Just upgraded drupal.hu to Drupal 6 to eat some dog food, and it looks like the search module is miserably misbehaving. I get boatloads of these *errors* in dblog:

Duplicate entry 'nevet-33-node' for key 1 query: INSERT INTO search_index (word, sid, type, score) VALUES ('nevet', 33, 'node', 0.401937290034) - [***]/root/modules/search/search.module - 574. sor.

Files: 
CommentFileSizeAuthor
#26 d6-search-collation.patch1.07 KBDamien Tournoud

Comments

cburschka’s picture

search_wipe() is called before doing these inserts.

<?php
 
# line 567
 
search_wipe($sid, $type, TRUE);

 
// Insert cleaned up data into dataset
 
db_query("INSERT INTO {search_dataset} (sid, type, data, reindex) VALUES (%d, '%s', '%s', %d)", $sid, $type, $accum, 0);

 
// Insert results into search index
 
foreach ($results[0] as $word => $score) {
   
db_query("INSERT INTO {search_index} (word, sid, type, score) VALUES ('%s', %d, '%s', %f)", $word, $sid, $type, $score);
   
search_dirty($word);
  }                    
?>

And search_wipe should delete all that stuff:

<?php
/**
 * Wipes a part of or the entire search index.
 *
 * @param $sid
 *  (optional) The SID of the item to wipe. If specified, $type must be passed
 *  too.
 * @param $type
 *  (optional) The type of item to wipe.
 */
function search_wipe($sid = NULL, $type = NULL, $reindex = FALSE) {
  if (
$type == NULL && $sid == NULL) {
   
module_invoke_all('search', 'reset');
  }
  else {
   
db_query("DELETE FROM {search_dataset} WHERE sid = %d AND type = '%s'", $sid, $type);
   
db_query("DELETE FROM {search_index} WHERE sid = %d AND type = '%s'", $sid, $type);
   
// Don't remove links if re-indexing.
   
if (!$reindex) {
     
db_query("DELETE FROM {search_node_links} WHERE sid = %d AND type = '%s'", $sid, $type);
    }
  }
}
?>

Why isn't it doing that?

cburschka’s picture

Addendum: Also, the array is keyed by words, so those should be unique for a single re-indexing.

Gábor Hojtsy’s picture

Hm, now that you provided this info, I think it could easily be a collation problem. "word" is defined to be a simple varchar column, so whatever collides in the used collation will collide there as well.

cburschka’s picture

I get it: PHP's array keys collate differently, allowing multiple strings that would collide in MySQL's collation.
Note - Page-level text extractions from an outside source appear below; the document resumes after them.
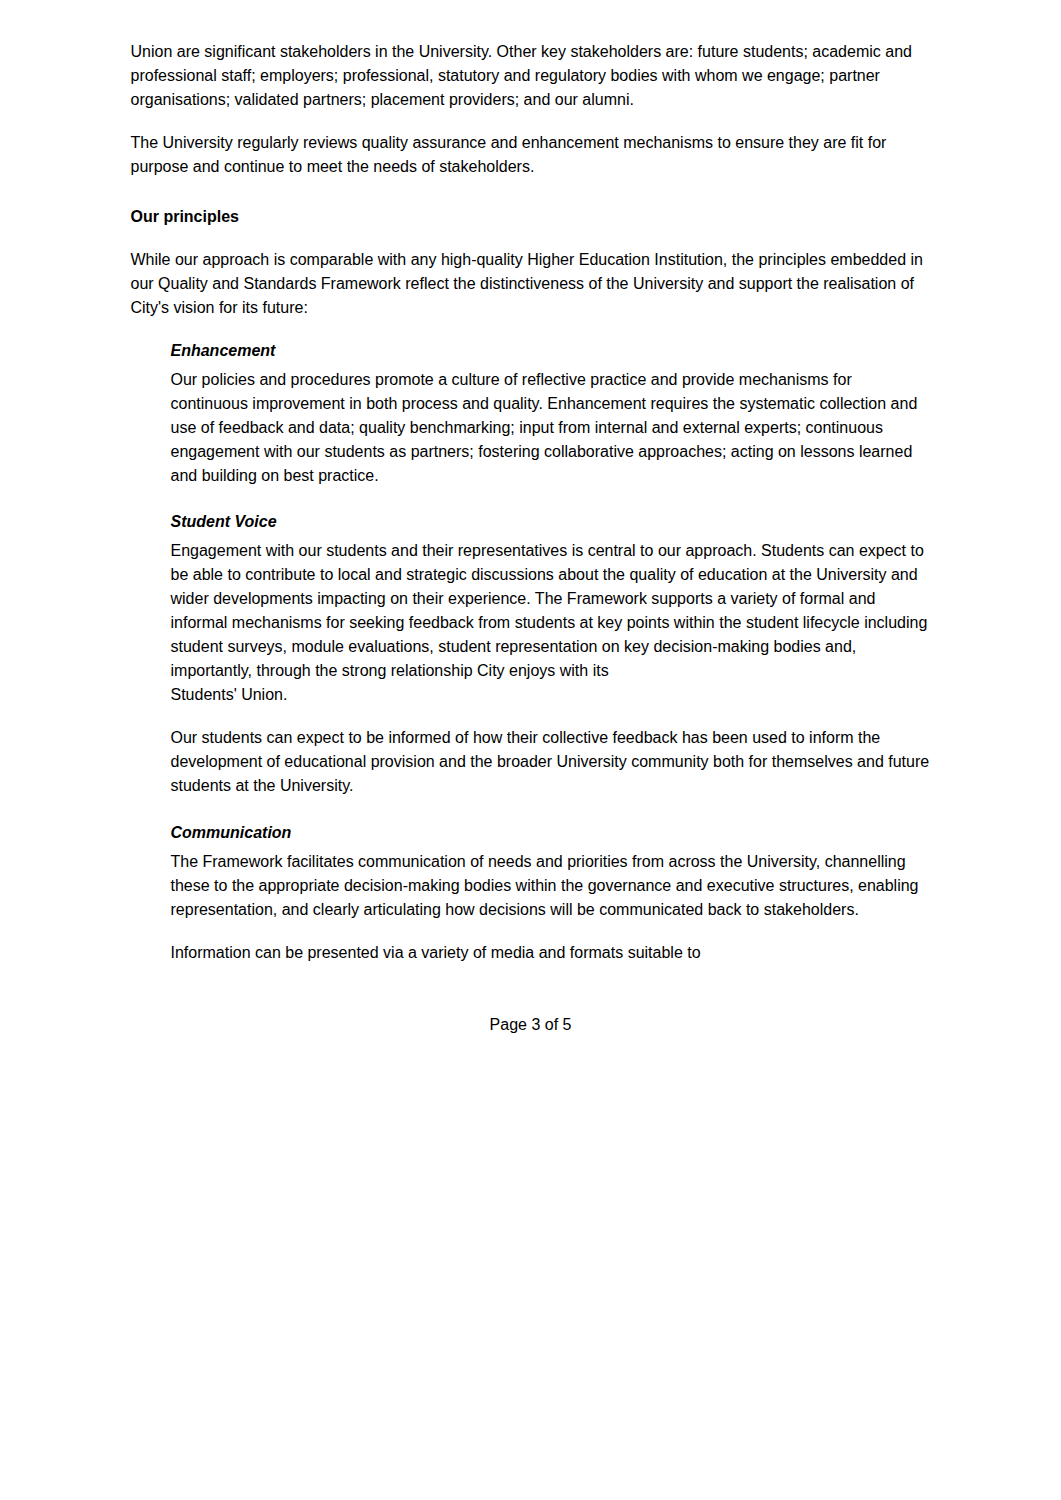Union are significant stakeholders in the University. Other key stakeholders are: future students; academic and professional staff; employers; professional, statutory and regulatory bodies with whom we engage; partner organisations; validated partners; placement providers; and our alumni.
The University regularly reviews quality assurance and enhancement mechanisms to ensure they are fit for purpose and continue to meet the needs of stakeholders.
Our principles
While our approach is comparable with any high-quality Higher Education Institution, the principles embedded in our Quality and Standards Framework reflect the distinctiveness of the University and support the realisation of City's vision for its future:
Enhancement
Our policies and procedures promote a culture of reflective practice and provide mechanisms for continuous improvement in both process and quality. Enhancement requires the systematic collection and use of feedback and data; quality benchmarking; input from internal and external experts; continuous engagement with our students as partners; fostering collaborative approaches; acting on lessons learned and building on best practice.
Student Voice
Engagement with our students and their representatives is central to our approach. Students can expect to be able to contribute to local and strategic discussions about the quality of education at the University and wider developments impacting on their experience. The Framework supports a variety of formal and informal mechanisms for seeking feedback from students at key points within the student lifecycle including student surveys, module evaluations, student representation on key decision-making bodies and, importantly, through the strong relationship City enjoys with its
Students' Union.
Our students can expect to be informed of how their collective feedback has been used to inform the development of educational provision and the broader University community both for themselves and future students at the University.
Communication
The Framework facilitates communication of needs and priorities from across the University, channelling these to the appropriate decision-making bodies within the governance and executive structures, enabling representation, and clearly articulating how decisions will be communicated back to stakeholders.
Information can be presented via a variety of media and formats suitable to
Page 3 of 5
That's nasty. Is there any way to avoid having to search for each word before adding it? Or would it be simpler to force a binary collation on this column?

Gábor Hojtsy’s picture

To elaborate on that, depending on the UTF collation used, several chars might be the same for the index, like é and e for Hungarian. It is a bad MySQL bug which we encountered before (http://bugs.mysql.com/bug.php?id=22337). Are case-insensitive searches supported relying on MySQL's collations? Depending on the answer we can convert this field to binary or not.

Gábor Hojtsy’s picture

Hm, tested to set the word column to varbinary(10) and then to varchar(10) character set utf8 collate utf8_bin NOT NULL default '' and none of that worked to fix this. It might not be a collation issue after all. Hm.

Gábor Hojtsy’s picture

Varbinary() would not be good anyway, since it does not work on the character level. So the binary collation was the only contender. With that in place, I got *even more* duplicate key errors for the indexing. Not promising. (Now I did revoke permission for anonymous and authenticated users to use the search, since I was wiping the search index on the SQL level by hand to be able to do these changes so it would have been a less then satisfactory experience).

cburschka’s picture

Unfortunately I can't reproduce this with a Lorem Ipsum on utf8_general_ci. The search indexer just runs right through without errors. Can you post the collation and specific node text that this is happening with?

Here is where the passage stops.